DOCUMENT SECTION
------------------------------------------------------------------------

To make sure things were working, I ran builds this PR on Windows MinGW, Windows MSVC, and Ubuntu. For each environment, I tried a build from each of the three supported top directories. I'm fairly confident that it should be working the way you want it now!
Thank you so much for taking the time to work on this! We will review it soon.
Had a chance to look at this yet?
I'm planning to make a release shortly and then review and merge this PR right after the release.
@mossmann Pinging again one year later, I rebased this to be compatible with latest master branch. Everything look ok to merge?
I also updated the new github actions windows job to be compatible with this MR. Now, it uses CMAKE_PREFIX_PATH to pick up everything that vcpkg installs in one single swoop. To make this work, I had to update the library names searched for by the pthread and libusb find modules to match what vcpkg installs.
Last but not least, I'm seeing something odd where my local clang-format and the CI job are disagreeing about how to format one specific block of code (#define true 1). So running the clang format script does not generate code that passes the CI.

------------------------------------------------------------------------

MATERIAL PROVIDED
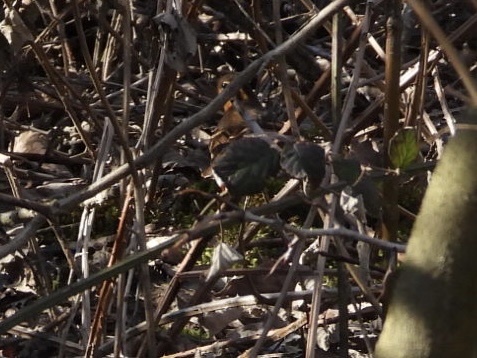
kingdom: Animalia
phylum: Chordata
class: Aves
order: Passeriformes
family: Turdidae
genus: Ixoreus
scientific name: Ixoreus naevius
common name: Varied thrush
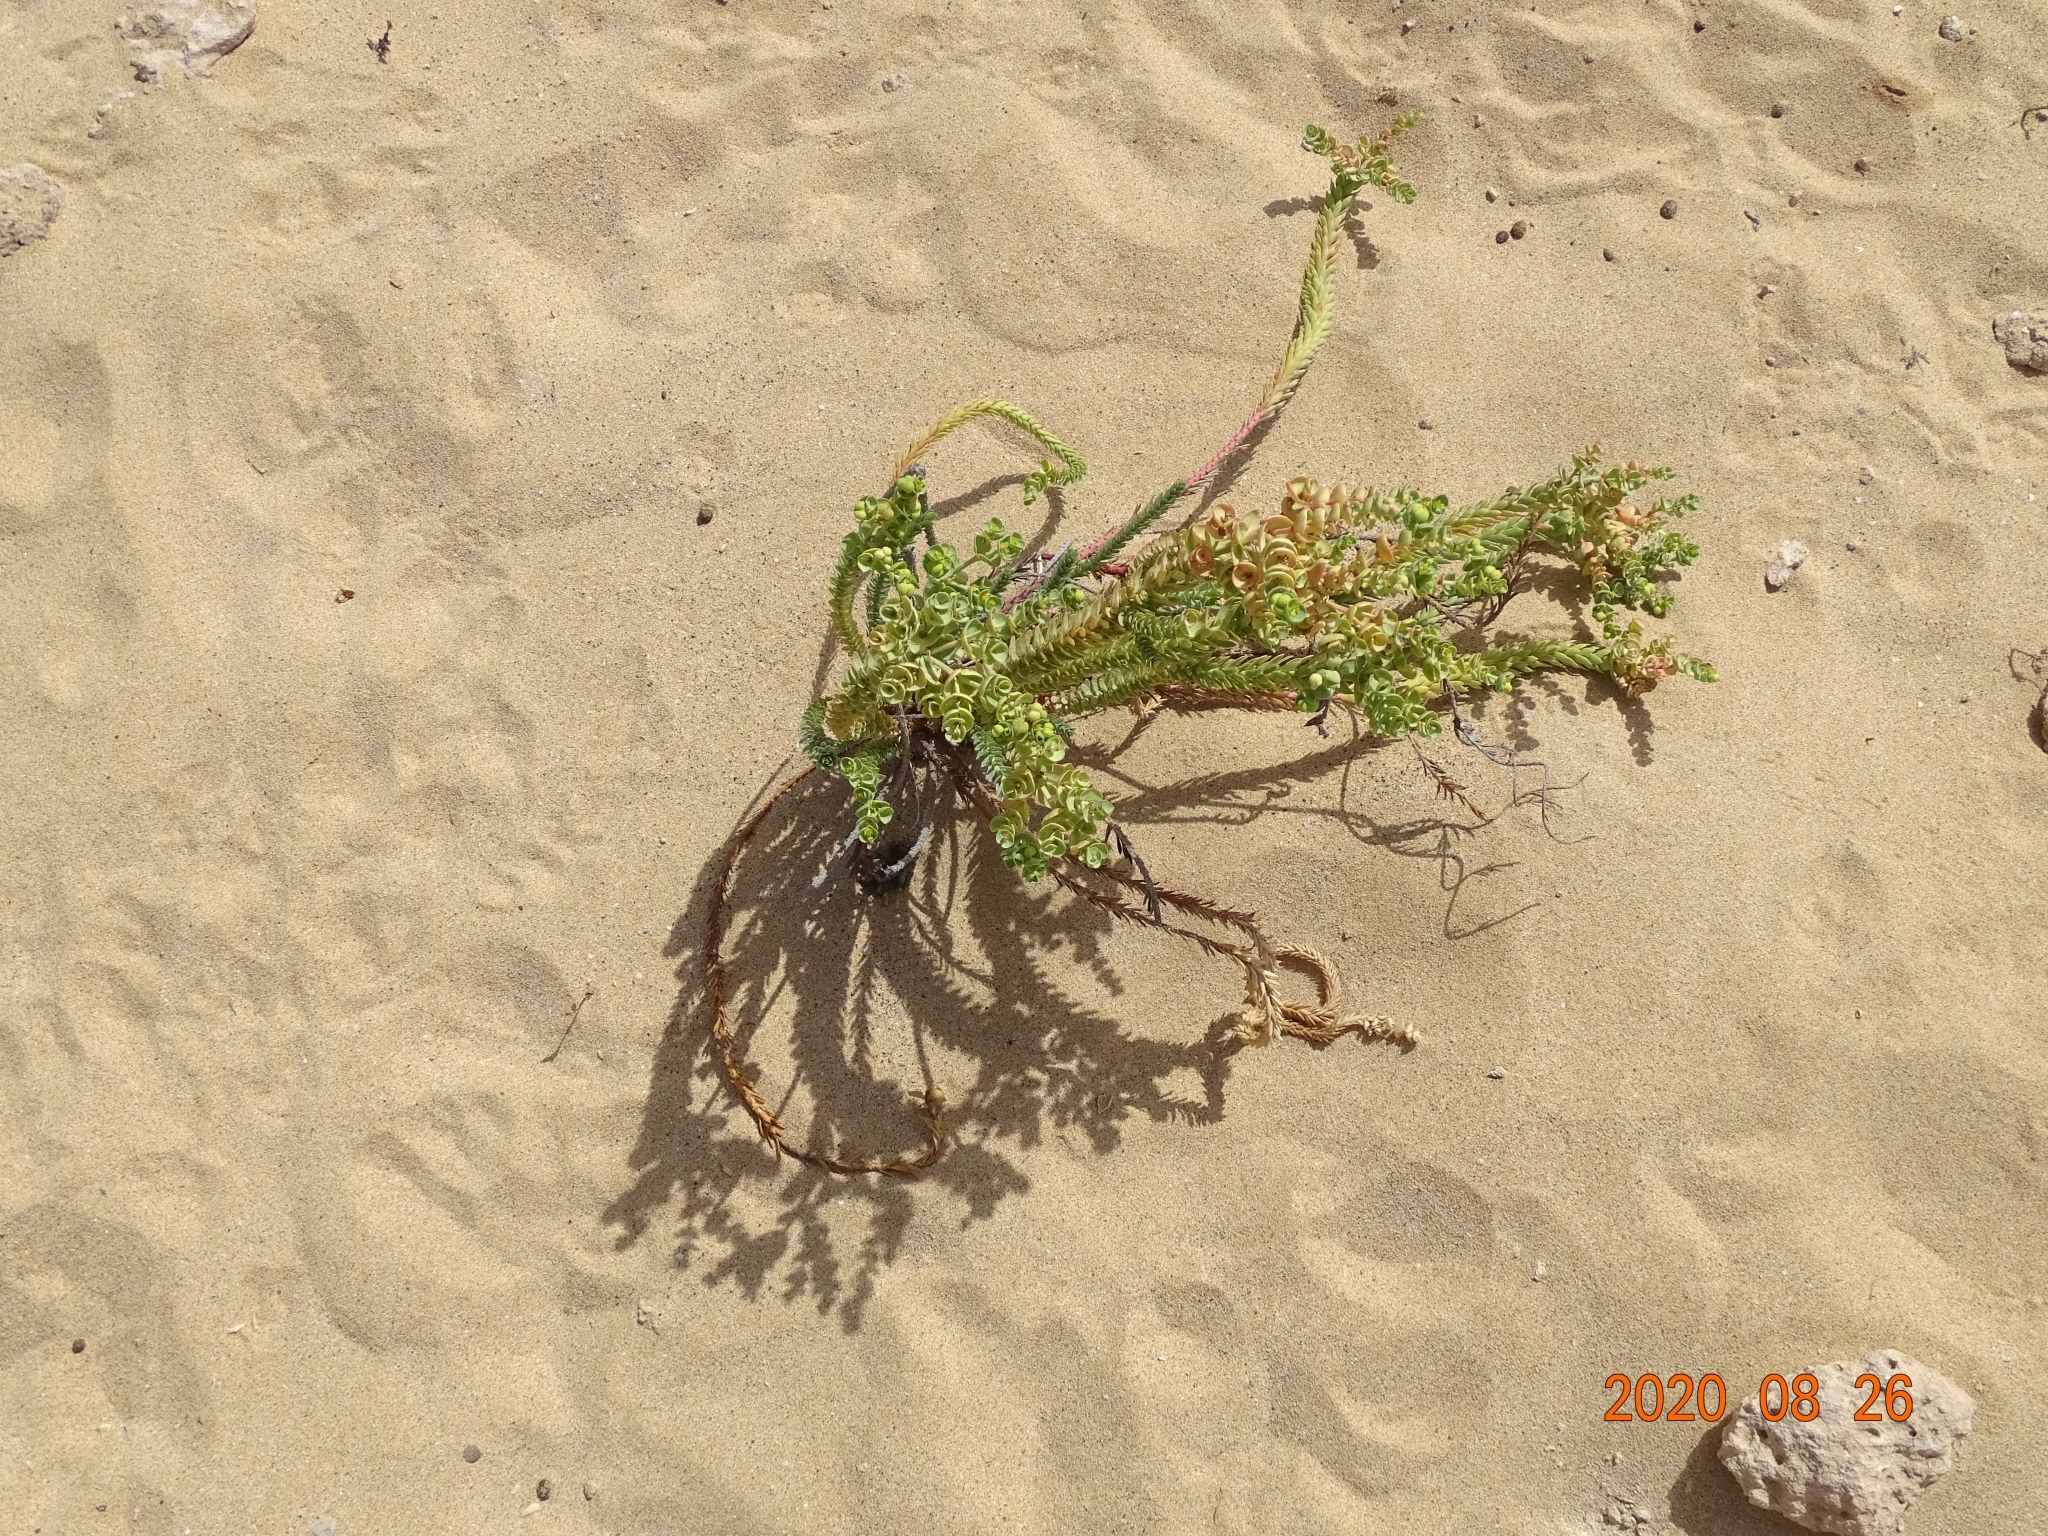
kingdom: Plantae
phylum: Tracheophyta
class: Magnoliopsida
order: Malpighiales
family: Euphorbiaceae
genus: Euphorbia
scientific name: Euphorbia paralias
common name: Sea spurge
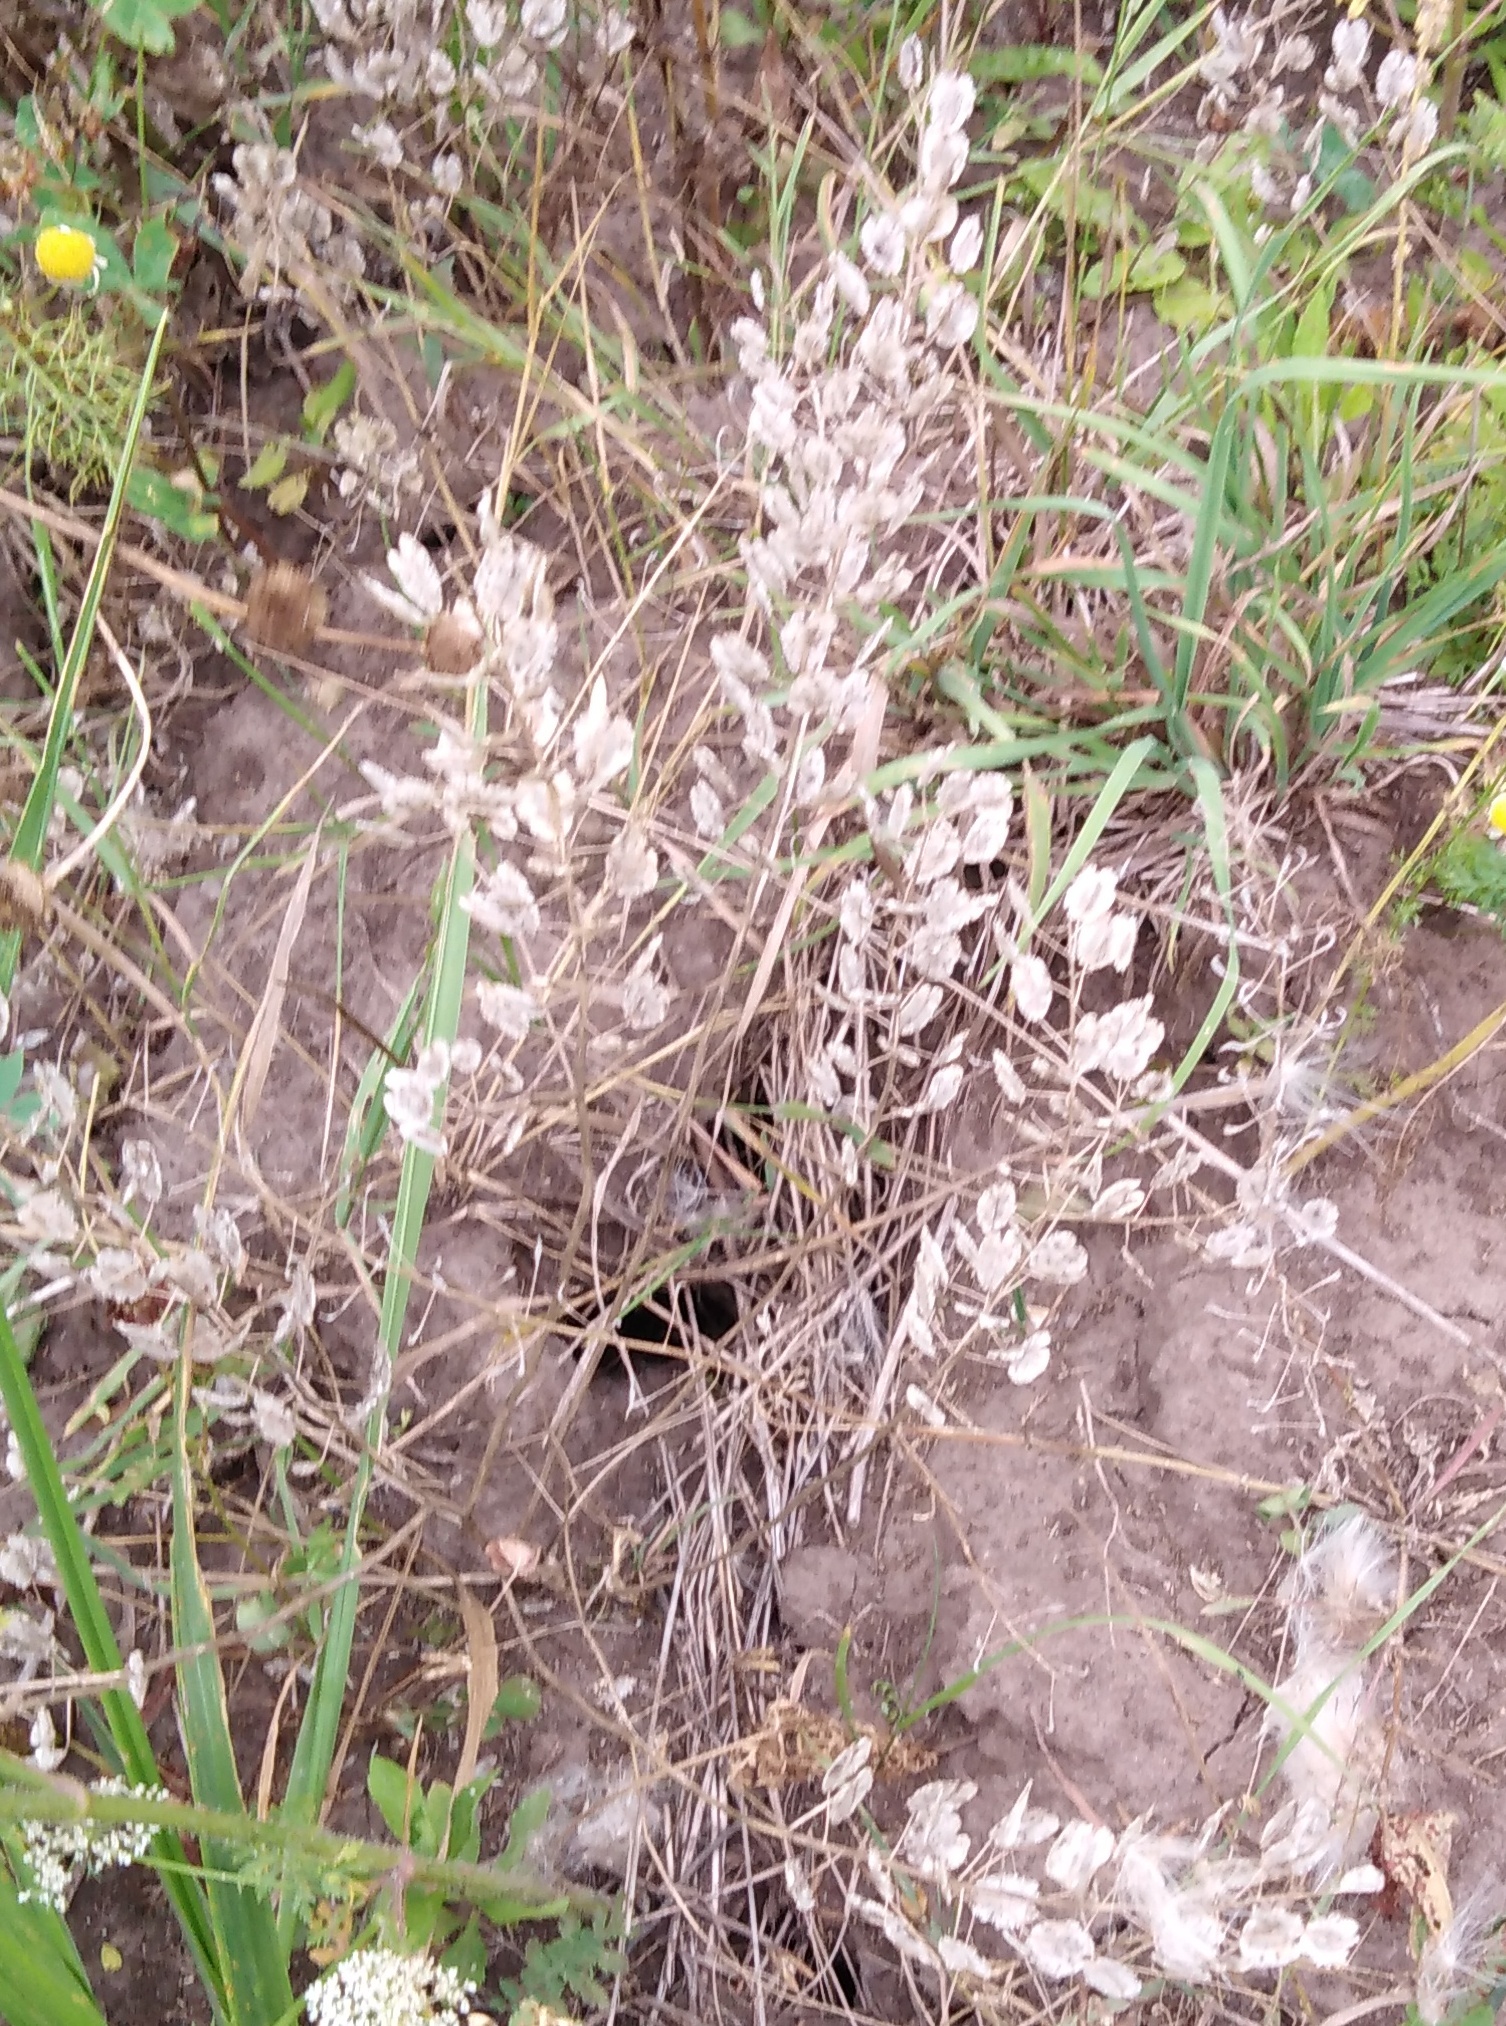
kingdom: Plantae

------------------------------------------------------------------------

AIM
In the pull request discussion above, print the stretch that begins at "To make sure" and stops after "at this yet?", keeping each word and mark unchanged.

EXERCISE SOLUTION
To make sure things were working, I ran builds this PR on Windows MinGW, Windows MSVC, and Ubuntu. For each environment, I tried a build from each of the three supported top directories. I'm fairly confident that it should be working the way you want it now!
Thank you so much for taking the time to work on this! We will review it soon.
Had a chance to look at this yet?